Effects of particle size, crystal phase and surface treatment of nano-TiO₂ on the rheological parameters of cement paste

In this study, two sizes of rutile nano-TiO₂ (NT) (20 nm and 50 nm), three crystal phases of NTs (anatase NT, rutile NT and polymorphic NT, a hybrid of 80% anatase NT and 20% rutile NT) and two surface-treated NTs (SiO₂-coated NT and SiO₂/Al₂O₃-coated NT) were employed to their effect on rheological behaviors of cement pastes. The water-to-cement ratio was fixed at 0.24, and the NTs were added to the paste at contents of 0, 0.1%, 0.3%, 0.5%, 0.7% and 1.4 vol% of cement, respectively. The rheological behaviors of cement pastes were characterized using two rheological parameters including yield stress and minimum viscosity. The H-B model was chosen to calculate the yield stress and the minimum viscosity was selected as the smallest apparent viscosity in the apparent viscosity-shear rate curve.
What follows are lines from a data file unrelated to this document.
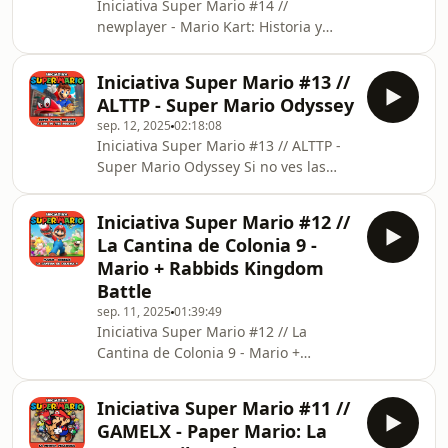
Iniciativa Super Mario #14 //
newplayer - Mario Kart: Historia y
evolución de la saga Si no ves las
imágenes, entra en
Iniciativa Super Mario #13 //
https://feedbueno.es/imario/feed.xml#14
ALTTP - Super Mario Odyssey
🍄 Iniciativa Super Mario es un evento
sep. 12, 2025
02:18:08
colaborativo que reúne a creadores y
Iniciativa Super Mario #13 // ALTTP -
podcasters para celebrar 40 años del
Super Mario Odyssey Si no ves las
fontanero más famoso del mundo.
imágenes, entra en
Con motivo del 40º aniversario de la
https://feedbueno.es/imario/feed.xml#13
franquicia de Nintendo, viajaremos
Iniciativa Super Mario #12 //
Iniciativa Super Mario es un evento
desde el debut de Super
La Cantina de Colonia 9 -
colaborativo que reúne a creadores y
Mario + Rabbids Kingdom
podcasters para celebrar 40 años del
Battle
fontanero más famoso del mundo.
sep. 11, 2025
01:39:49
Con motivo del 40º aniversario de la
Iniciativa Super Mario #12 // La
franquicia de Nintendo, viajaremos
Cantina de Colonia 9 - Mario +
desde el debut de Super Mario Bros.
Rabbids Kingdom Battle Si no ves las
hasta sus aventur
imágenes, entra en
Iniciativa Super Mario #11 //
https://feedbueno.es/imario/feed.xml#12
GAMELX - Paper Mario: La
Iniciativa Super Mario es un evento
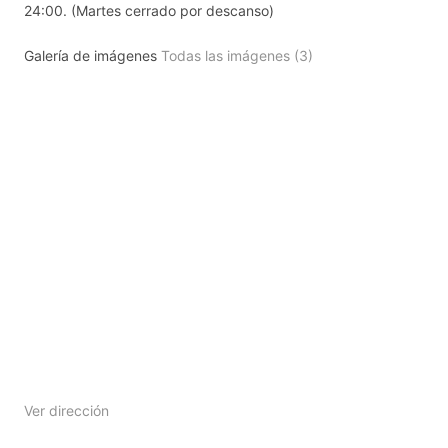
24:00. (Martes cerrado por descanso)
Galería de imágenes
Todas las imágenes (3)
Ver dirección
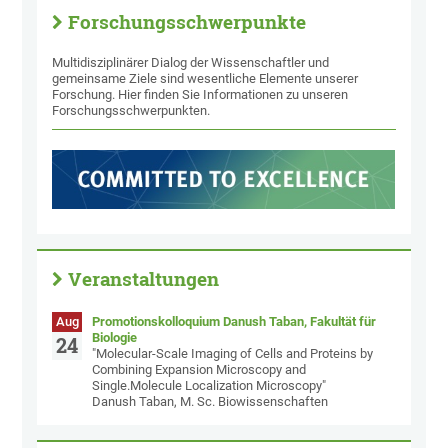
Forschungsschwerpunkte
Multidisziplinärer Dialog der Wissenschaftler und
gemeinsame Ziele sind wesentliche Elemente unserer
Forschung. Hier finden Sie Informationen zu unseren
Forschungsschwerpunkten.
Veranstaltungen
Aug
Promotionskolloquium Danush Taban, Fakultät für
Biologie
24
"Molecular-Scale Imaging of Cells and Proteins by
Combining Expansion Microscopy and
Single.Molecule Localization Microscopy"
Danush Taban, M. Sc. Biowissenschaften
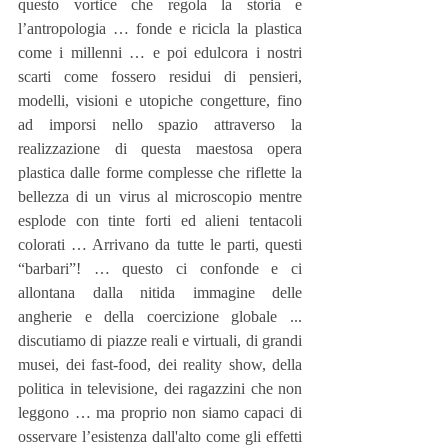
questo vortice che regola la storia e 
l’antropologia … fonde e ricicla la plastica 
come i millenni … e poi edulcora i nostri 
scarti come fossero residui di pensieri, 
modelli, visioni e utopiche congetture, fino 
ad imporsi nello spazio attraverso la 
realizzazione di questa maestosa opera 
plastica dalle forme complesse che riflette la 
bellezza di un virus al microscopio mentre 
esplode con tinte forti ed alieni tentacoli 
colorati … Arrivano da tutte le parti, questi 
“barbari”! … questo ci confonde e ci 
allontana dalla nitida immagine delle 
angherie e della coercizione globale ... 
discutiamo di piazze reali e virtuali, di grandi 
musei, dei fast-food, dei reality show, della 
politica in televisione, dei ragazzini che non 
leggono … ma proprio non siamo capaci di 
osservare l’esistenza dall'alto come gli effetti 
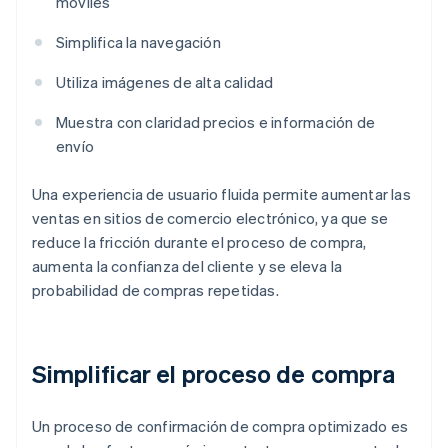
móviles
Simplifica la navegación
Utiliza imágenes de alta calidad
Muestra con claridad precios e información de
envío
Una experiencia de usuario fluida permite aumentar las
ventas en sitios de comercio electrónico, ya que se
reduce la fricción durante el proceso de compra,
aumenta la confianza del cliente y se eleva la
probabilidad de compras repetidas.
Simplificar el proceso de compra
Un proceso de confirmación de compra optimizado es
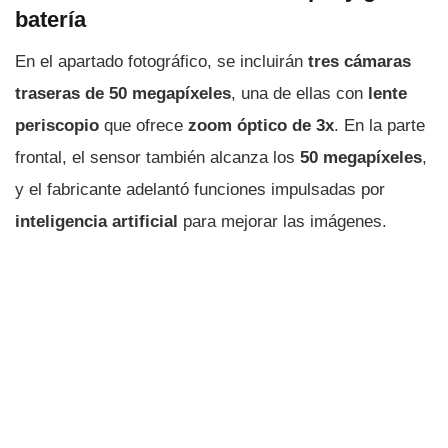
batería
En el apartado fotográfico, se incluirán
tres cámaras
traseras de 50 megapíxeles
, una de ellas con
lente
periscopio
que ofrece
zoom óptico de 3x
. En la parte
frontal, el sensor también alcanza los
50 megapíxeles
,
y el fabricante adelantó funciones impulsadas por
inteligencia artificial
para mejorar las imágenes.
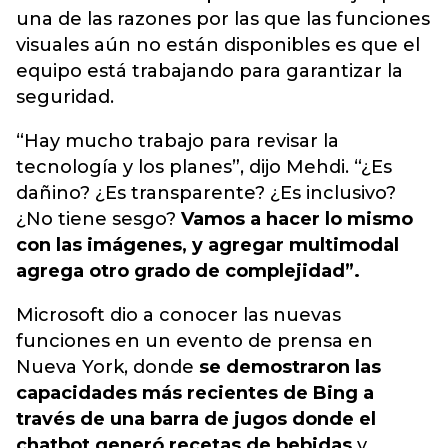
una de las razones por las que las funciones
visuales aún no están disponibles es que el
equipo está trabajando para garantizar la
seguridad.
“Hay mucho trabajo para revisar la
tecnología y los planes”, dijo Mehdi. “¿Es
dañino? ¿Es transparente? ¿Es inclusivo?
¿No tiene sesgo?
Vamos a hacer lo mismo
con las imágenes, y agregar multimodal
agrega otro grado de complejidad”.
Microsoft dio a conocer las nuevas
funciones en un evento de prensa en
Nueva York, donde
se demostraron las
capacidades más recientes de Bing a
través de una barra de jugos donde el
chatbot generó recetas de bebidas
y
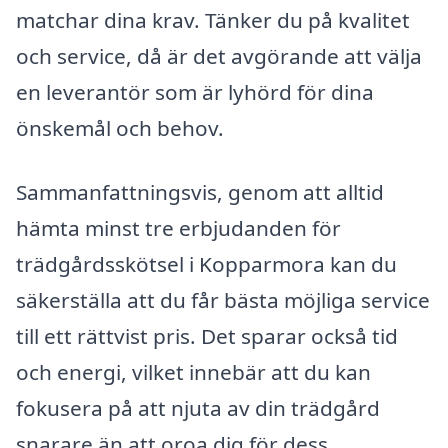
matchar dina krav. Tänker du på kvalitet
och service, då är det avgörande att välja
en leverantör som är lyhörd för dina
önskemål och behov.
Sammanfattningsvis, genom att alltid
hämta minst tre erbjudanden för
trädgårdsskötsel i Kopparmora kan du
säkerställa att du får bästa möjliga service
till ett rättvist pris. Det sparar också tid
och energi, vilket innebär att du kan
fokusera på att njuta av din trädgård
snarare än att oroa dig för dess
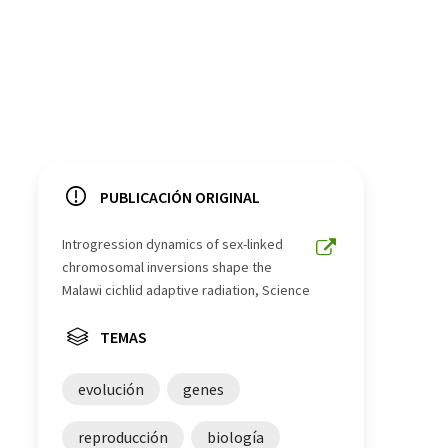
PUBLICACIÓN ORIGINAL
Introgression dynamics of sex-linked
chromosomal inversions shape the
Malawi cichlid adaptive radiation, Science
TEMAS
evolución
genes
reproducción
biología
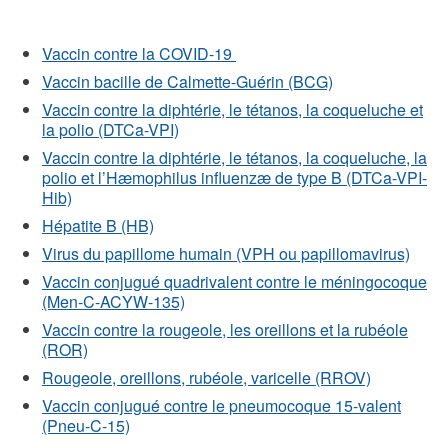
Vaccin contre la COVID-19
Vaccin bacille de Calmette-Guérin (BCG)
Vaccin contre la diphtérie, le tétanos, la coqueluche et
la polio (DTCa-VPI)
Vaccin contre la diphtérie, le tétanos, la coqueluche, la
polio et l’Hæmophilus influenzæ de type B (DTCa-VPI-
Hib)
Hépatite B (HB)
Virus du papillome humain (VPH ou papillomavirus)
Vaccin conjugué quadrivalent contre le méningocoque
(Men-C-ACYW-135)
Vaccin contre la rougeole, les oreillons et la rubéole
(ROR)
Rougeole, oreillons, rubéole, varicelle (RROV)
Vaccin conjugué contre le pneumocoque 15-valent
(Pneu-C-15)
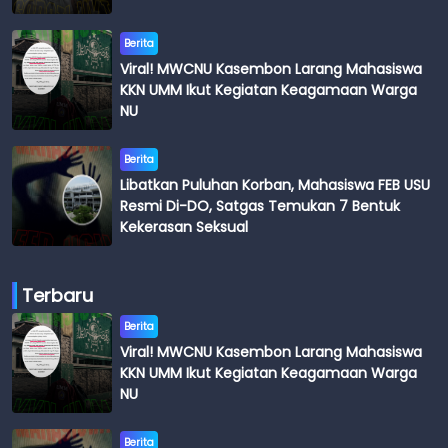
Berita
Viral! MWCNU Kasembon Larang Mahasiswa
KKN UMM Ikut Kegiatan Keagamaan Warga
NU
Berita
Libatkan Puluhan Korban, Mahasiswa FEB USU
Resmi Di-DO, Satgas Temukan 7 Bentuk
Kekerasan Seksual
Terbaru
Berita
Viral! MWCNU Kasembon Larang Mahasiswa
KKN UMM Ikut Kegiatan Keagamaan Warga
NU
Berita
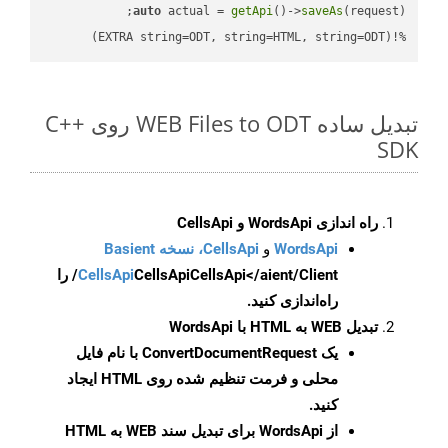
auto
 actual = 
getApi
()->
saveAs
%!(EXTRA string=ODT, string=HTML, string=ODT)
تبدیل ساده WEB Files to ODT روی C++
SDK
راه اندازی WordsApi و CellsApi
WordsApi
و
CellsApi، نسخه Basient
CellsApi
CellsApi
CellsApi</aient/Client/ را
راه‌اندازی کنید.
تبدیل WEB به HTML با WordsApi
یک
ConvertDocumentRequest
با نام فایل
محلی و فرمت تنظیم شده روی HTML ایجاد
کنید.
از WordsApi برای تبدیل سند WEB به HTML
Experimental results show that NTs have a significant effect on the rheological parameters of the cement pastes when the NT content exceeds 0.5 vol%. The yield stress and minimum viscosity of the cement pastes varies with NT particle size by changing the total surface area of the system. The rutile NT with smaller particle size produces larger yield stress and the minimum viscosity. Cement pastes with three different crystal phases of NTs show distinct rheological behaviors. The cement paste with the rutile NT has the largest yield stress and minimum viscosity, while cement paste with the polymorphic NT has the smallest yield stress and minimum viscosity. The yield stress and the minimum viscosity of the cement paste with SiO₂/Al₂O₃-coated NTs are larger than those of the cement paste with SiO₂-coated NTs owing to a smaller electrostatic repulsion.